January 2021 Newsletter: Young Children and Sleep


Adequate sleep is critical for healthy development in young children.  Good sleep habits correlate with improved attention, better memory retention, more consistent emotional regulation, better listening skills, improved balance and muscle coordination, and better physical health. Inadequate sleep correlates with an increase in injuries, hypertension, obesity and depression, among many other disorders.

   The American Academy of Pediatrics and American Academy of Sleep Medicine endorsed sleep guidelines in 2016 that include the following recommendations:

· Infants 4-12 months old should sleep 12 to 16 hours per 24 hours;

· Children 1-2 years of age should sleep 11 to 14 hours per 24 hours;

· Children 3-5 years of age should sleep 10 to 13 hours per 24 hours.

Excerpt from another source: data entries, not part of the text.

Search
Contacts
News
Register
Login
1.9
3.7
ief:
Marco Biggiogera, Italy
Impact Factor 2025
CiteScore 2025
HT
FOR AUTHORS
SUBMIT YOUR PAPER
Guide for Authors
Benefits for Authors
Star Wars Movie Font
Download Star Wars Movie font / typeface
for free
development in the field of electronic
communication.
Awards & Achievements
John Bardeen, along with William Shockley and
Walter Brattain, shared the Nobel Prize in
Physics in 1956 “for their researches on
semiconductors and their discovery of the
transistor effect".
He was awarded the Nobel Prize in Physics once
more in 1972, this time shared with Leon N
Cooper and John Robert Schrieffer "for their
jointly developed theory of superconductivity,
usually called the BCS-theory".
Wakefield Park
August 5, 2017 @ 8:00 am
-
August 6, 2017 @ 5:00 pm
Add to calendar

   To help your child sleep better at night, limit screen time during the day, and especially within the 30 minutes prior to bedtime, do not allow your child to watch television, play video games or use any other screens. Screens are a consistent cause of children’s inability to settle down at night.  Instead of activities using screens to transition your child to bed, which is counterproductive, try reading aloud to your child, which just works better and has the added benefits of supporting your child’s vocabulary development and reinforcing emotional connectedness.

   Please also help your child by maintaining a regular bedtime routine, such as (1) use the potty; (2) change into pajamas; (3) brush teeth; (4) settle into bed with a read-aloud story; (5) say goodnight; and (6) shut off the lights.  Consistent routines that reduce sensory stimulation send the clear, unambiguous message that the expectation is to go to sleep.

   For children with poor nighttime sleep habits, we are sometimes asked to keep them awake at naptime. Research has demonstrated repeatedly that limiting sleep at naptime does not enable children to sleep better at night and only compounds the negative effects of poor night-time sleep.

   For additional guidance, see www.healthychildren.org/English/healthy-living/sleep/Pages/Healthy-Sleep-Habits-How-Many-Hours-Does-Your-Child-Need.aspx and www.naeyc.org/our-work/families/encouraging-healthy-sleep-habits. Beth Grams Haxby, Ed.M., our favorite go-to sleep consultant, has since retired, but we are happy to circulate her handouts, also available at www.sleepandparenting.com.